The headline is both straightforward and uncontroversial; "Racism Won’t Be Solved by Yet Another Blue-Ribbon Report." The subtitle is just as straightforward, and while I wouldn't suspect that it enjoys universal support, does seem to align with the conventional wisdom on the subject; "Elected officials instinctively turn to studying problems rather than solving them."

When I read that, I was reminded of something that former Senator Claire McCaskill said during her first term: "What gets you re-elected and what solves problems are sometimes like oil and water. And solving problems makes people mad. Nobody wants to make anybody mad because that's not how you get re-elected."

So if The Atlantic's headline writers point out to us that people in elected office appear to be unmotivated to solve problems, and former Senator McCaskill offers us a reason why that might be, perhaps we can look at what drives the whole thing. Because we can make an inference here: that solving the problem of racism will make people mad. And that's why there have been a century of "Blue-Ribbon" commissions, reports and recommendations, but no concrete actions. I understand that it might seem strange to state that if elected office holders in the United States manage to solve the problem of "racial inequities," as Senator Rob Portman describes them, that they'll wind up making their constituents angry with them.

In a vacuum, "racism" seems to be an obvious problem for everyone involved. The common presumption is that a society that labors under the impacts of poor relationships between its members, when those relationships have been soured mainly by factors of ancestry and/or ethnicity, is worse off than one where this is not the case. But if the benefits are so clear and present, why do societies leave them on the table? It's been more than a century and a half since the end of the American Civil War. Technological and social change have completely altered the face of the United States in that time frame. Given that, it seems reasonable to assume that if a solution was to be found, it would have been by now. So this is either a very difficult, and time consuming, problem to solve, and the timeline that people have set for it is too short. Or, as far as the overall society is concerned, it either isn't a problem or isn't the problem.

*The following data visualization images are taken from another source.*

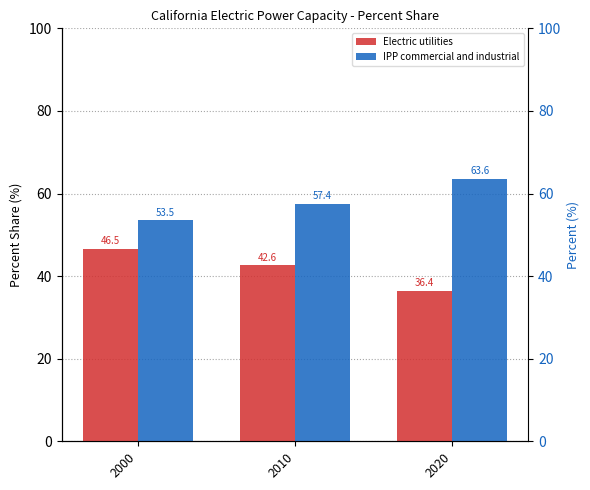

What is the total value across all series at 2010?

100.0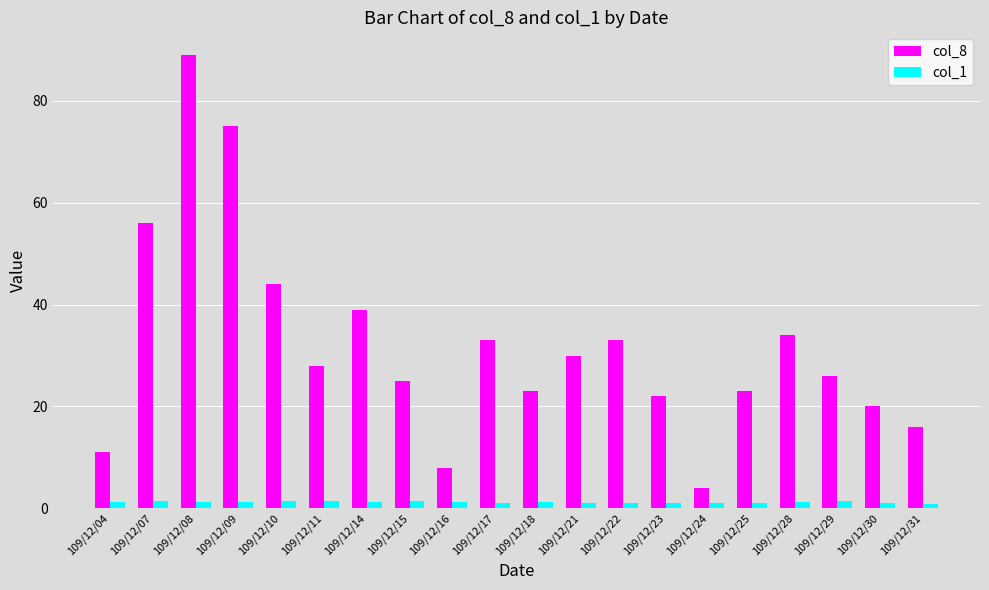

What is the total value across all series at 109/12/31?

16.9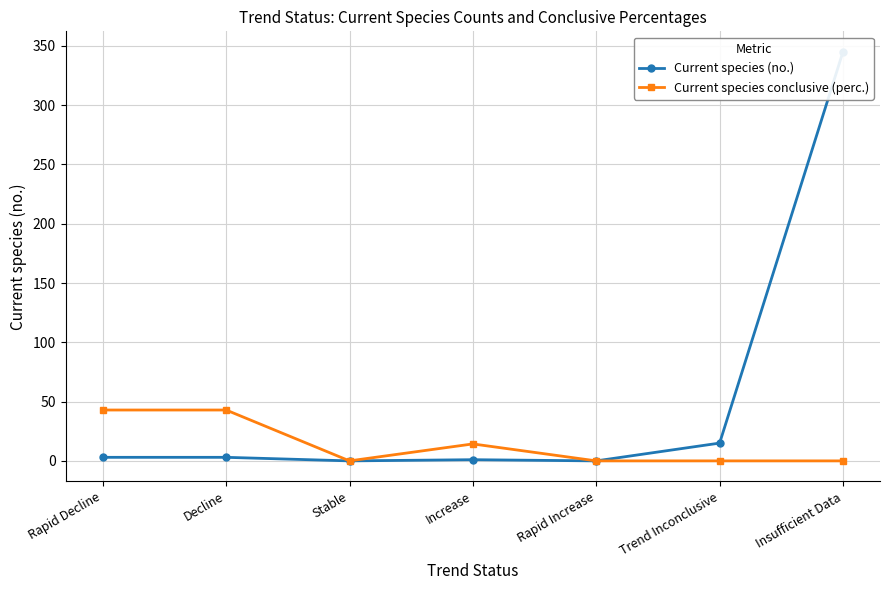

True or false: Current species (no.) has a value of 204.7 at Stable.

False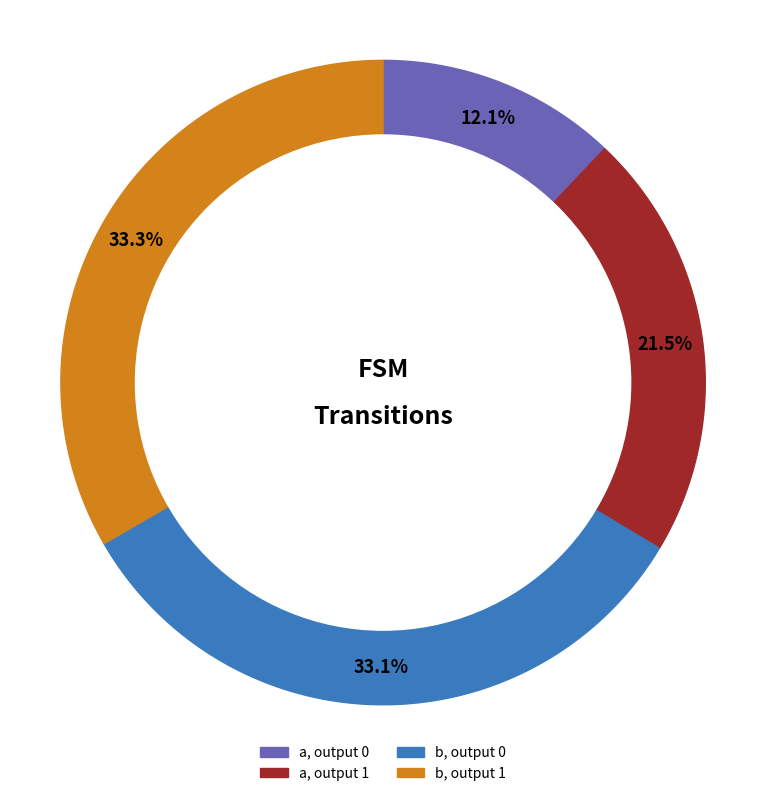

Is it true that output_symbol=1, input=a is 28% of the pie?

False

What Senator McCaskill had put her finger on is another facet of the idea that in many situations, there are no solutions, only trade-offs. Simply solving problems rarely makes anyone upset. Altering the balance of "winners" and "losers," however, does. It's one thing to say that "politicians have to act on the recommendations" that come out of the commissions they empanel. But if the costs of implementing those recommendations are immediate for one group of people, and the benefit are distant (and go to another), the people who pay the costs are going to mobilize to protect their interests.

In The Great Deranagement, Matt Taibbi makes the observation that: "The People aren't always victims in the historical narrative. Sometimes the People are preening, chest-puffing, ignorant assholes, too." But sometimes, they're simply insecure human beings looking out for their interests as best they can. When the two concepts are conflated, it's easy for people to become self-conscious about admitting to placing themselves and their in-groups first. But it doesn't prevent them from continuing to do so.

Right and left-leaning outlets alike have pointed out the links between police unions and the contracts that they are able to negotiate, and violence against civilians. There's been a petition to the King County Labor Council to expel the Seattle Police Officers Guild because of the perception that the Guild prevents the Council from speaking out (whatever good that would do) against racism. But it's likely that police unions will retain their influence, even when unions in general are in rough shape. And this is because the trade-off that the unions offer, indemnification of violence against people determined to be noncriminals in exchange for allowing the bulk of the public to feel safe, is attractive enough that it would make people mad if municipal officials rejected it. At the same time, a "wait and see" approach by the beneficiaries of such a change would mean that the reward for fighting for the change would likely be removal from office; in favor of people who would reverse the change.

Blue-Ribbon panels may not change the world. But they don't often jeopardize the careers of the persons who advocate for them, either. And if that's as close to a win-win as it comes, then that's what people will settle for.